▶ [Page extract]

If it's just a post on your blog, I don't see how it could have any effect on your career ... but then, I don't know what your career is. But I'm kind of confused about what it means for you to "come out". I hope you don't plan to announce to all your colleagues that you were bullied, because that'd just be weird. It's not like everyone assumes you weren't bullied. People at work don't really care one way or another, I'd imagine, and it'd be weird for that to be a part of your public identity in the same the way that sexual orientation can be.
posted by creasy boy at 10:24 AM on April 6, 2009


I agree with wfrgms for the most part, except maybe for the last bit about it not being interesting or helpful, as that's impossible to know unless you actually right and publish something.

It sounds as if the writing itself might be theraputic for you. Why not break this into separate issues, i.e. should I write about this; should I publish; should I do so anonymously? You don't need to answer them all the same way.
posted by jon1270 at 10:24 AM on April 6, 2009


I don't think it's a stupid idea. I think it is natural to want to "come out." But the big questions remains unanswered: how to do it, who to tell, how you present it, etc.

I have a chronic disease. It's not visible from looking at me or interacting with me. So I need to decide to tell people. I often do tell people, whether it is an employer or a new friend, or some stranger at a party. (I recently met someone at a party who was doing research on my disease, MS. So we chatted about that.)

It's nice to be comfortable talking about that aspect of myself. But the two key things are (1) that I am comfortable about it, which makes the person I'm talking to comfortable, and (2) that the person hearing me understands what I'm telling them, and has a matrix for processing it.

People --- especially employers --- are used to hearing certain kinds of personal information. They know how to deal with it. Specifically, they know about hearing that someone is gay; they know how to hear that someone has an illness or disability; they may know how to hear that someone is Jewish and will need to take certain holidays or limit work on Friday afternoons.

But there are other kinds of things where the reaction might be, "why are you telling me this?" For example, what if an employee walked up to me and said, "I just wanted to let you know that I was raped when I was a sophomore in college. It's an important aspect of my life." I'm not sure how I'd react to act. I guess I'd take a deep breath, thank them for telling me, ask them if they expected it to effect their work in any way, or if there was anything operational that I needed to know in terms of how I relate to them, etc.

Ditto for other personal experiences of violence. The question is, "why are you telling me this?" If it's just who you are, great. But if it's that you're still in the middle of a healing process and you need me to participate in that healing process, then that raises more red flags.

▶ [Work request 1] In the thread, what chronic disease does one commenter say they have?
▶ [Work request 2] Please sum up the thread in two sentences.
▶ [Work request 3] List each kind of personal information that, according to the thread, employers know how to hear.

Extracted records:
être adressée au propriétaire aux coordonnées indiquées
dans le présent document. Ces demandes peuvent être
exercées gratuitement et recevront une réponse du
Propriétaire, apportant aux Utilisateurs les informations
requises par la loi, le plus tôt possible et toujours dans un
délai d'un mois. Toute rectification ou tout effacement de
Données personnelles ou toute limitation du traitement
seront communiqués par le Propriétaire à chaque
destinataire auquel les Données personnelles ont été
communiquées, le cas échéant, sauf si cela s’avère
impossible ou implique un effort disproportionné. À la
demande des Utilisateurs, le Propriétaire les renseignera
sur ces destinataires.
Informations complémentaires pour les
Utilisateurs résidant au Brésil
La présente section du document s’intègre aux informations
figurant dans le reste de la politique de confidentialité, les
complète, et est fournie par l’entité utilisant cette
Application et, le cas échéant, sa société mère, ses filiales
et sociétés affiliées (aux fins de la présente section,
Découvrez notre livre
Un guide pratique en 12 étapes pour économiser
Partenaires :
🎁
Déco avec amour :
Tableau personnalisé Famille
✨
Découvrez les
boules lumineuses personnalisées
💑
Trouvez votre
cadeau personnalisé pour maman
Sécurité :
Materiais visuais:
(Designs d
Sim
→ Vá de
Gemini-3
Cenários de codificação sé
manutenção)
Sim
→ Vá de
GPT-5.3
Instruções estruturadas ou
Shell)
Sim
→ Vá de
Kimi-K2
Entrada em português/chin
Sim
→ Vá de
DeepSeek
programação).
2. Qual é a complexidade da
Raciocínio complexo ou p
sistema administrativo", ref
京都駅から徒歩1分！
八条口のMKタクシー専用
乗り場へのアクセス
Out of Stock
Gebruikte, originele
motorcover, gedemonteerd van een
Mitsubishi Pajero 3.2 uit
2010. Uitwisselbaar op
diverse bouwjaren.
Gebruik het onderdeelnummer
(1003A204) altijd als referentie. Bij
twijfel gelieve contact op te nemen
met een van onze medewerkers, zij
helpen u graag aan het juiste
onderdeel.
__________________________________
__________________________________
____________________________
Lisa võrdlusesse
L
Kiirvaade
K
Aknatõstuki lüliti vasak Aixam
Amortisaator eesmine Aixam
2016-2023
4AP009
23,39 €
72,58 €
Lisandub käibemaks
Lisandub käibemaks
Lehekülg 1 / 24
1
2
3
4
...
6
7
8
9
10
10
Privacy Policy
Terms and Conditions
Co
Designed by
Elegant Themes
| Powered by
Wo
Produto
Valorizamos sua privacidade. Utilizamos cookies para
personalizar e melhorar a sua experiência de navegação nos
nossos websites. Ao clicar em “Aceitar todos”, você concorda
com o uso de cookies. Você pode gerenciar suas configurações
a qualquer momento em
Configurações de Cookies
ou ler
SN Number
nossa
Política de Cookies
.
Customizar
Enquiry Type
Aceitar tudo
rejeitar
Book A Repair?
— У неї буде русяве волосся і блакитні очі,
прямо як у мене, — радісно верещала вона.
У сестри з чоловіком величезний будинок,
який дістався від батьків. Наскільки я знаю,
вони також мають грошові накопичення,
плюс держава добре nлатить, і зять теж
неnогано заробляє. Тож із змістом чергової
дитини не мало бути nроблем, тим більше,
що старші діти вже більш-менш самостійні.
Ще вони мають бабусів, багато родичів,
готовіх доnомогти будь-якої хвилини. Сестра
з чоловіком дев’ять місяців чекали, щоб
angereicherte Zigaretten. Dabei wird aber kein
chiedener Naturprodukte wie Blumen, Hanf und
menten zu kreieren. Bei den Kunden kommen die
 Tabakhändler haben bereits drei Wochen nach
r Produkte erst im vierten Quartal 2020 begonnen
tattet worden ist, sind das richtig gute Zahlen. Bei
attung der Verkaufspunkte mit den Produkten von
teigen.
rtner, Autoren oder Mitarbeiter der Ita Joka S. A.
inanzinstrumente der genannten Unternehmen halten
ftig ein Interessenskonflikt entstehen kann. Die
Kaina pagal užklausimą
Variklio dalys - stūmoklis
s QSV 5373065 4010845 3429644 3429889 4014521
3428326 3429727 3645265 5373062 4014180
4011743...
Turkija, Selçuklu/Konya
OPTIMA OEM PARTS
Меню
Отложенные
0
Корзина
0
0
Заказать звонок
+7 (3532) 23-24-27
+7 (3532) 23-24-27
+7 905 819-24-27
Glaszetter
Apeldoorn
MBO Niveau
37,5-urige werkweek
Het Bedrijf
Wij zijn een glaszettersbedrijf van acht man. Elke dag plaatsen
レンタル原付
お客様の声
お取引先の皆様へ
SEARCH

▶ [Expected answer 1] MS.

▶ [Expected answer 2] Commenters respond to someone wondering about "coming out" about having been bullied: one finds it weird to announce this to colleagues, and another suggests the writing may be therapeutic and that writing, publishing and anonymity be treated as separate questions. A commenter with MS says disclosure works when the speaker is comfortable and the listener has a matrix for processing it, and notes that employers know how to hear some kinds of personal information but may ask "why are you telling me this?" about others.

▶ [Expected answer 3]
- That someone is gay
- That someone has an illness or disability
- That someone is Jewish and will need to take certain holidays or limit work on Friday afternoons